Ta Phrom is also known as the Tomb Raider temple as Angelina Jolie filmed a few scenes here. Again, we can't get away from her! Anyway, this temple was built as a Buddhist monastery, originally dedicated to King Jayavarman VII's mother. During it's time, it held enormous rooms of jewels and gold. What makes it so unique today is that it's only partially cleared of jungle overgrowth. It's intentionally been left partially unrestored and massive fig and silk-cotton trees grow from the towers and corridors making it feel like a jungle temple. Unfortunately, it's been explored so much that the recent installation of wooden walkways and ropes detract from the truly jungle atmosphere. That and the heaps of other tourists all vying for the same photo where Angelina Jolie ran through a doorway.

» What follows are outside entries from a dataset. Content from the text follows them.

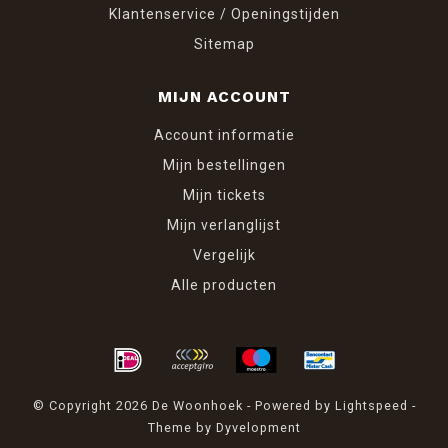
Klantenservice / Openingstijden
Sitemap
MIJN ACCOUNT
Account informatie
Mijn bestellingen
Mijn tickets
Mijn verlanglijst
Vergelijk
Alle producten
© Copyright 2026 De Woonhoek - Powered by
Lightspeed
-
Theme by
Dyvelopment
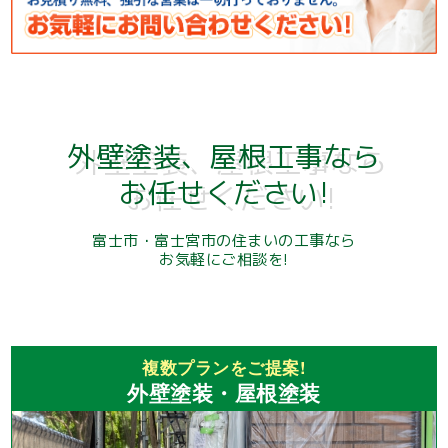
外壁塗装、屋根工事なら
お任せください!
富士市・富士宮市の住まいの工事なら
お気軽にご相談を!
複数プランをご提案!
外壁塗装・屋根塗装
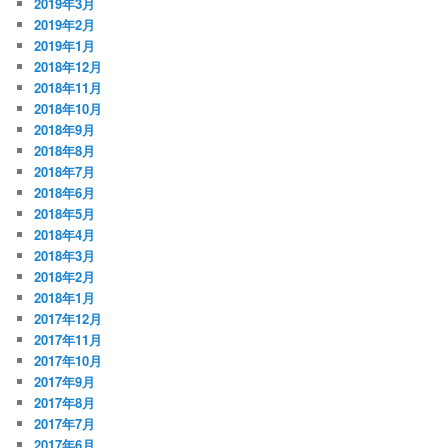
2019年3月
2019年2月
2019年1月
2018年12月
2018年11月
2018年10月
2018年9月
2018年8月
2018年7月
2018年6月
2018年5月
2018年4月
2018年3月
2018年2月
2018年1月
2017年12月
2017年11月
2017年10月
2017年9月
2017年8月
2017年7月
2017年6月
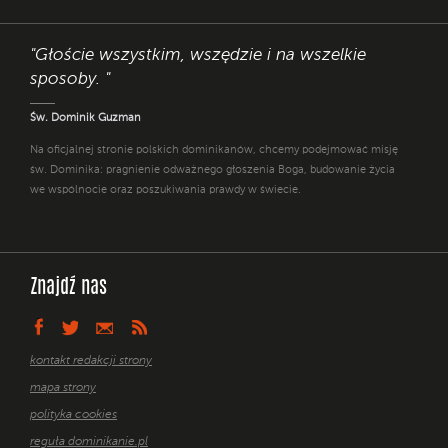
"Głoście wszystkim, wszędzie i na wszelkie
sposoby. "
Św. Dominik Guzman
Na oficjalnej stronie polskich dominikanów, chcemy podejmować misję
św. Dominika: pragnienie odważnego głoszenia Boga, budowanie życia
we wspólnocie oraz poszukiwania prawdy w świecie.
Znajdź nas
kontakt redakcji strony
mapa strony
polityka cookies
reguła dominikanie.pl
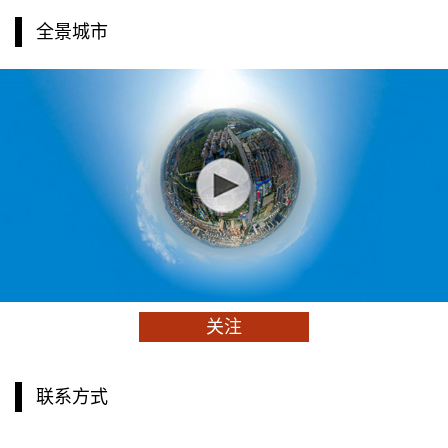
全景城市
关注
联系方式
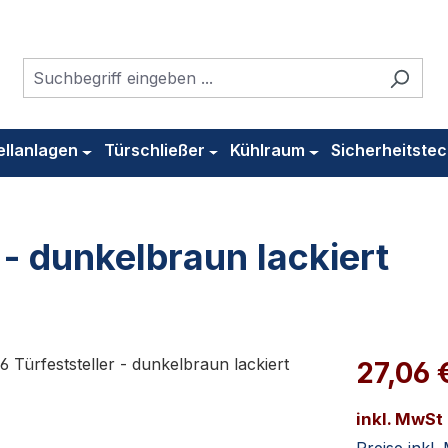
ellanlagen
Türschließer
Kühlraum
Sicherheitstec
- dunkelbraun lackiert
27,06 
inkl. MwSt
Preise inkl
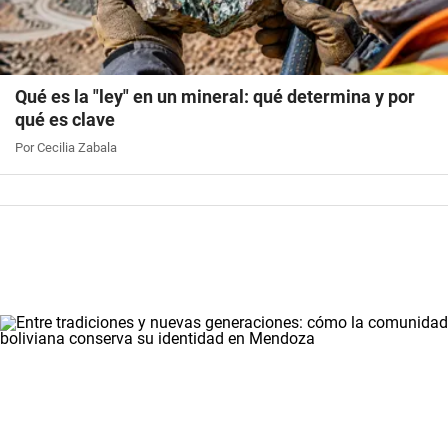
Qué es la "ley" en un mineral: qué determina y por
qué es clave
Por Cecilia Zabala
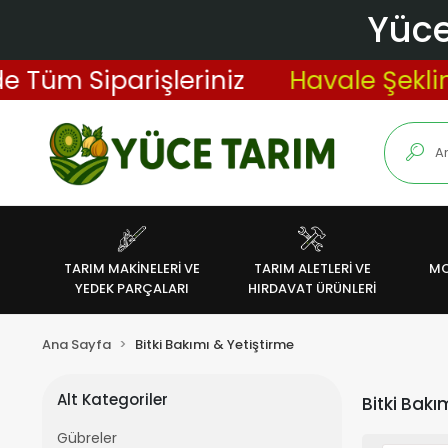
Yüce
rişleriniz
Havale Şeklinde Yapıl
TARIM MAKİNELERİ VE
TARIM ALETLERİ VE
MO
YEDEK PARÇALARI
HIRDAVAT ÜRÜNLERİ
Ana Sayfa
Bitki Bakımı & Yetiştirme
Alt Kategoriler
Bitki Bakı
Gübreler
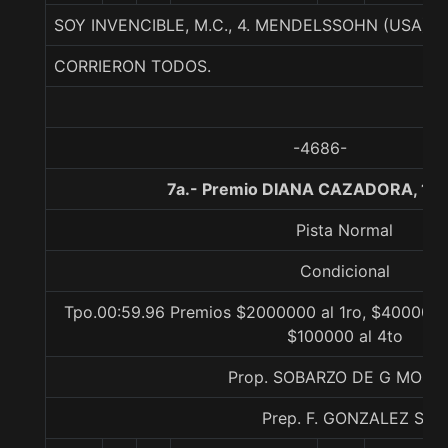
SOY INVENCIBLE, M.C., 4. MENDELSSOHN (USA)-F
CORRIERON TODOS.
-4686-
7a.- Premio DIANA CAZADORA, 10
Pista Normal
Condicional
Tpo.00:59.96 Premios $2000000 al 1ro, $400000 a
$100000 al 4to
Prop. SOBARZO DE G MONI
Prep. F. GONZALEZ S.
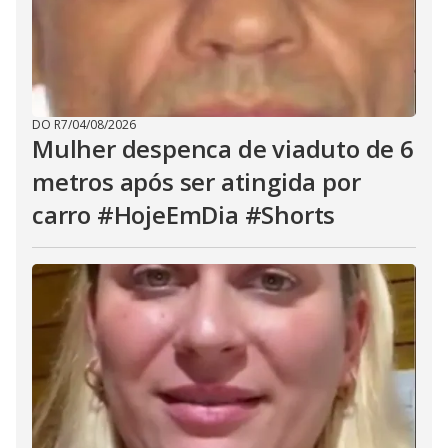
DO R7
/
04/08/2026
Mulher despenca de viaduto de 6
metros após ser atingida por
carro #HojeEmDia #Shorts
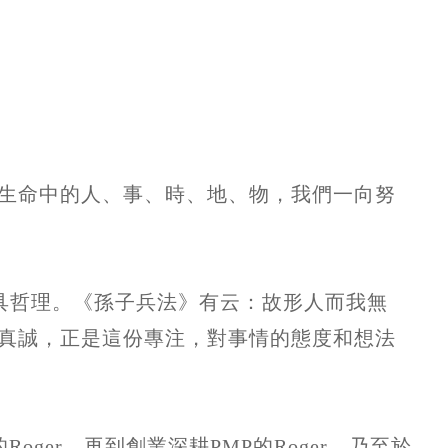
許多生命中的人、事、時、地、物，我們一向努
更具哲理。《孫子兵法》有云：故形人而我無
真誠，正是這份專注，對事情的態度和想法
ger，再到創業深耕PMP的Roger，乃至於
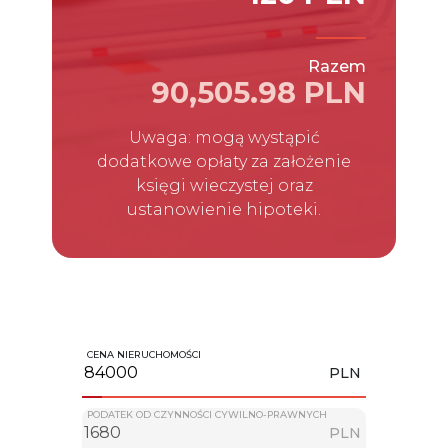
Razem
90,505.98 PLN
Uwaga: mogą wystąpić
dodatkowe opłaty za założenie
księgi wieczystej oraz
ustanowienie hipoteki.
CENA NIERUCHOMOŚCI
PLN
PODATEK OD CZYNNOŚCI CYWILNO-PRAWNYCH
PLN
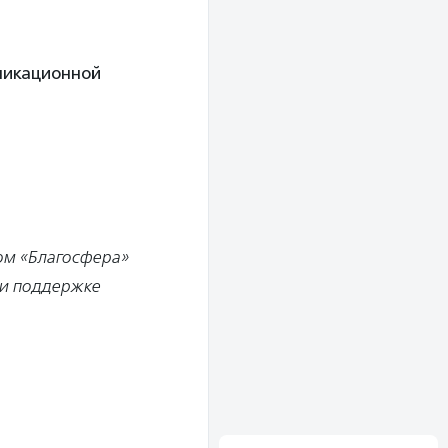
уникационной
ом «Благосфера»
ри поддержке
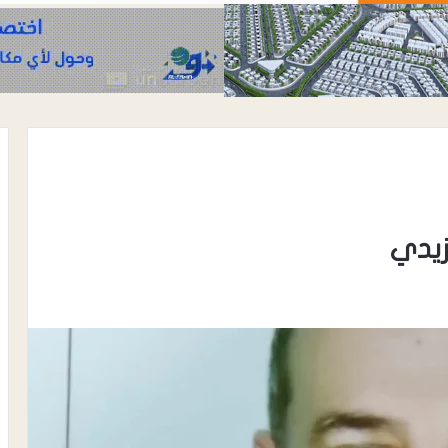
لزيدي
أغسطس 5, 2026
وداً أمنية كبيرة
الشيخ المطرفي رئيس الجامع القبلي
عائم الأمن
تبن .. نشيد بجهود المحافظ لتعزيز الأم
ة إنماء
والاستقرار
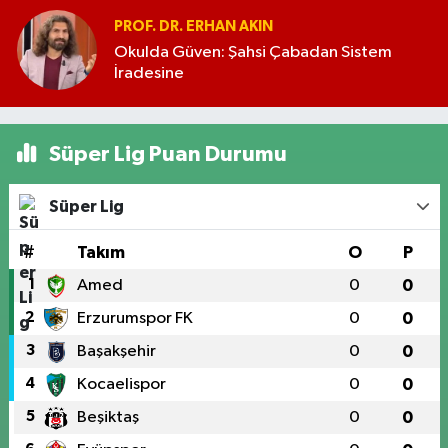
PROF. DR. ERHAN AKIN
Okulda Güven: Şahsi Çabadan Sistem
İradesine
Süper Lig Puan Durumu
Süper Lig
#
Takım
O
P
1
Amed
0
0
2
Erzurumspor FK
0
0
3
Başakşehir
0
0
4
Kocaelispor
0
0
5
Beşiktaş
0
0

It was our first chance to explore a bit where the temple was overgrown with trees and roots so that made it rather interesting. Toc took some good pictures for us which was nice. We also had the pleasure of joining the other groups of Asian tourists and it brought back many a fond memory when we heard picture-counting in Chinese (ee, err, san - or 1, 2, 3).

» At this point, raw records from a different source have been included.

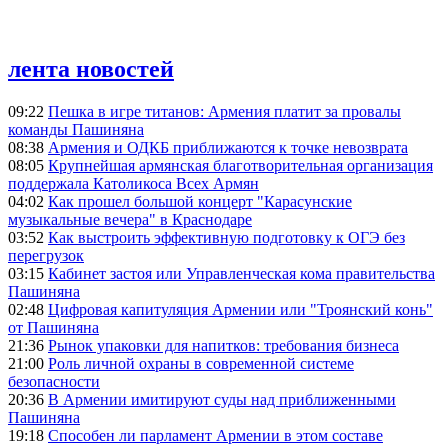
лента новостей
09:22
Пешка в игре титанов: Армения платит за провалы
команды Пашиняна
08:38
Армения и ОДКБ приближаются к точке невозврата
08:05
Крупнейшая армянская благотворительная организация
поддержала Католикоса Всех Армян
04:02
Как прошел большой концерт "Карасунские
музыкальные вечера" в Краснодаре
03:52
Как выстроить эффективную подготовку к ОГЭ без
перегрузок
03:15
Кабинет застоя или Управленческая кома правительства
Пашиняна
02:48
Цифровая капитуляция Армении или "Троянский конь"
от Пашиняна
21:36
Рынок упаковки для напитков: требования бизнеса
21:00
Роль личной охраны в современной системе
безопасности
20:36
В Армении имитируют суды над приближенными
Пашиняна
19:18
Способен ли парламент Армении в этом составе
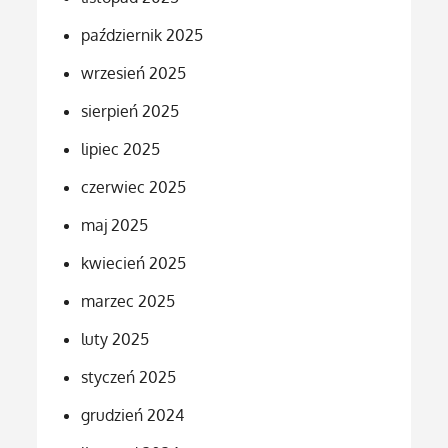
październik 2025
wrzesień 2025
sierpień 2025
lipiec 2025
czerwiec 2025
maj 2025
kwiecień 2025
marzec 2025
luty 2025
styczeń 2025
grudzień 2024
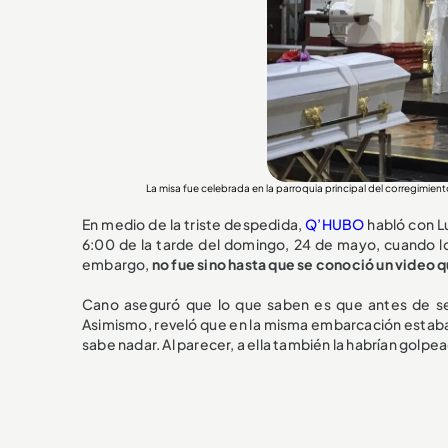
La misa fue celebrada en la parroquia principal del corregim
En medio de la triste despedida,
Q’HUBO
habló con L
6:00 de la tarde del domingo, 24 de mayo, cuando los 
embargo,
no fue sino hasta que se conoció un video q
Cano aseguró que lo que saben es que antes de s
Asimismo, reveló que en la misma embarcación estaba u
sabe nadar. Al parecer, a ella también la habrían golpe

Although we were tired, Toc wanted to stop at one last temple before heading back. It didn't have a lot of carvings and looking back now I can't find it on my map so I'm going to chalk it up to being super tired and fading so we can't remember the name They do tell you not to cram too many temples into one day! We enjoyed a breezy tuk tuk ride back to the hostel and asked Melissa where we should go for lunch. At this point we were starving so she recommended Khmer Kitchen, a local place in the tourist area. I enjoyed a pumpkin and coconut soup dish and Dave enjoyed a beef and pineapple stir-fry.
While eating we were treated to a show of a British family taking a Dr. Fish foot bath which was entertaining. After lunch we made plans to visit Beng Mealea the next day and then enjoyed a lovely siesta and I fell asleep for at least 2 solid hours. An early wake up and temple-climbing will do that to me I guess! Around 7pm we figured we should look for dinner and went to a pizza place recommended by Melissa (again). She said it's better than the pizza in Canada and while it was very tasty I think she's been gone too long. It still tasted like pizza from Cambodia. What probably didn't help was that we were right on the river under the lights after dark so the bugs were out in full force and kept dropping on our laps and table. After a full day we were definitely ready to call it a night and crashed.

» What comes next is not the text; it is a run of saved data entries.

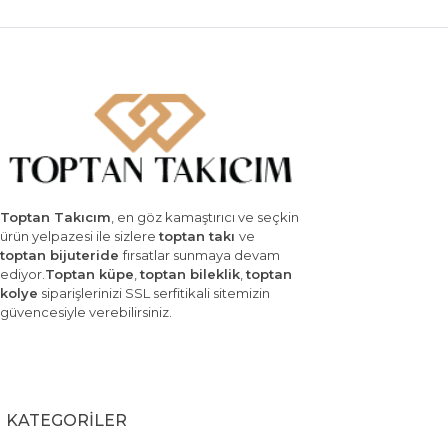
Toptan Takıcım
, en göz kamaştırıcı ve seçkin
ürün yelpazesi ile sizlere
toptan takı
ve
toptan bijuteride
fırsatlar sunmaya devam
ediyor.
Toptan küpe
,
toptan bileklik
,
toptan
kolye
siparişlerinizi SSL serfitikali sitemizin
güvencesiyle verebilirsiniz.
KATEGORİLER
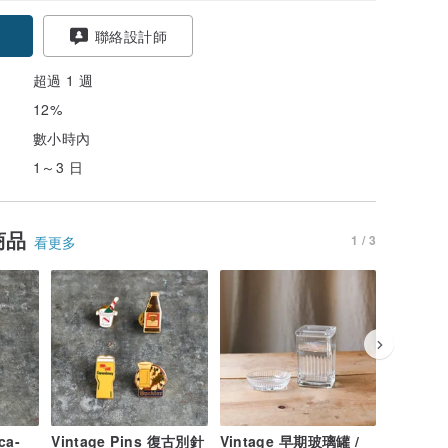
聯絡設計師
超過 1 週
12%
數小時內
1～3 日
商品
1 / 3
看更多
ca-
Vintage Pins 復古別針
Vintage 早期玻璃罐 /
Vintag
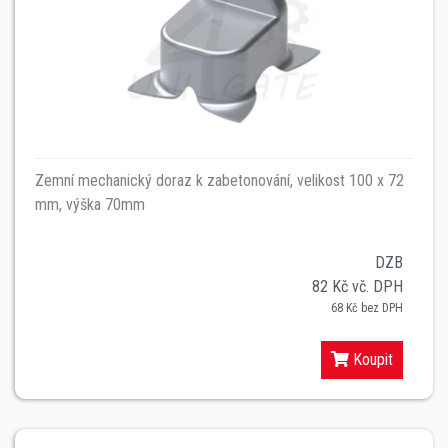
Zemní mechanický doraz k zabetonování, velikost 100 x 72
mm, výška 70mm
DZB
82 Kč vč. DPH
68 Kč bez DPH
Koupit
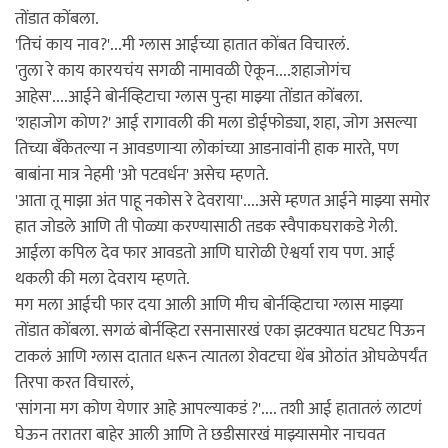
तोंडात कोंबला.
'तिचं काय नाव?'...मी ग्लास आईच्या हातात कोंबत विचारलं.
'तुला रे काय कारयचंय सगळी नामावळी ऐकून....शहाजोगंच
आहेस'....आईने बोर्नव्हिटाचा ग्लास पुन्हा माझ्या तोंडात कोंबला.
'शहाजोग कोण?' आई रागावली की मला डोईफोड्या, शहा, जोग असल्या
तिच्या बँकेतल्या न आवडणार्‍या लोकांच्या आडनावांनी हाक मारते, पण
बाबांना मात्र नेहमी 'ओ पटवर्धन' असेच म्हणते.
'आता तू माझा अंत पाहू नकोस रे देवराया'....असे म्हणत आईने माझ्या समोर
हात जोडले आणि ती पोळ्या करण्यासाठी तडक स्वैपाकघराकडे गेली.
आईला कपिल देव फार आवडतो आणि घारोळी ऐश्वर्या राय पण. आई
थकली की मला देवराय म्हणते.
मग मला आईची फार दया आली आणि मीच बोर्नव्हिटाचा ग्लास माझ्या
तोंडात कोंबला. सगळं बोर्नव्हिटा रसनासारखं एका झटक्यात घटघट पिऊन
टाकलं आणि ग्लास दातात धरून त्यातला शेवटचा थेंब ओठांत ओघळेपर्यंत
तिरपा करत विचारलं,
'सांगना मग कोण येणार आहे आपल्याकडं ?'.... तशी आई हातातलं लाटणं
घेऊन तरातरा बाहेर आली आणि ते छडीसारखं माझ्यासमोर नाचवत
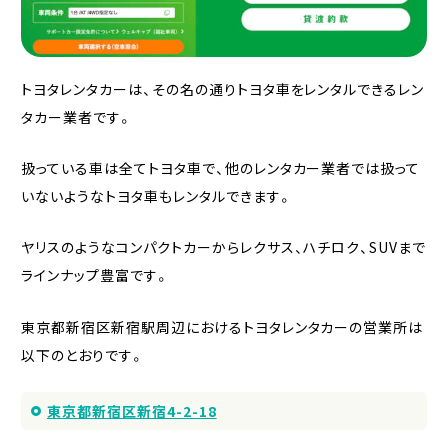
トヨタレンタカーは、その名の通りトヨタ車をレンタルできるレン
タカー業者です。
扱っている車は全てトヨタ車で、他のレンタカー業者では扱って
いないようなトヨタ車もレンタルできます。
ヤリスのようなコンパクトカーからレクサス、ハチロク、SUVまで
ラインナップ豊富です。
東京都新宿区新宿駅周辺におけるトヨタレンタカーの営業所は
以下のとおりです。
東京都新宿区新宿4-2-18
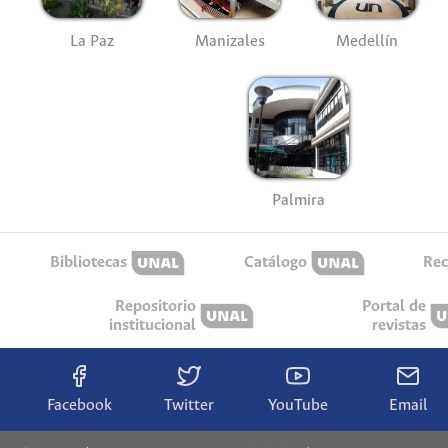
La Paz
Manizales
Medellín
Palmira
Bibliotecas
Catálogo
Rec
Repositorio
Portal de
institucional
revistas
Facebook
Twitter
YouTube
Email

We set 3 alarms to make sure we were up by 4:30am and we left right at 5am with Perry (now our dedicated tuk tuk driver) and Toc Luk, the English-speaking guide for a day at the wats (temples). It was surprisingly cool this early in the morning which was nice and made for a pleasant drive through the city since Angkor Wat, our first stop, is about 5km north of town. We first stop at the ticket booth where all tourists need to purchase either a 1, 3 or 7 day pass to visit the temples. We opted for the 1 day pass as weren't sure our plans for the rest of the week and could always purchase more in the future. We then continued on around the moat to the main gate where Perry dropped us and headed off for a nap while Toc took us over Rainbow Bridge through the gates to view the sunrise over the temple. At this point the other tourists started showing up and there were hundreds of them, strewing all over the grounds. As we sat inside the gate waiting for the sun we recognized the Belgian bloke from yesterday's dinner and said hello. Small world, I guess. We waited about 30 minutes for the sun to fully rise over the East towers of the temple and meanwhile we enjoyed a history lesson from Toc.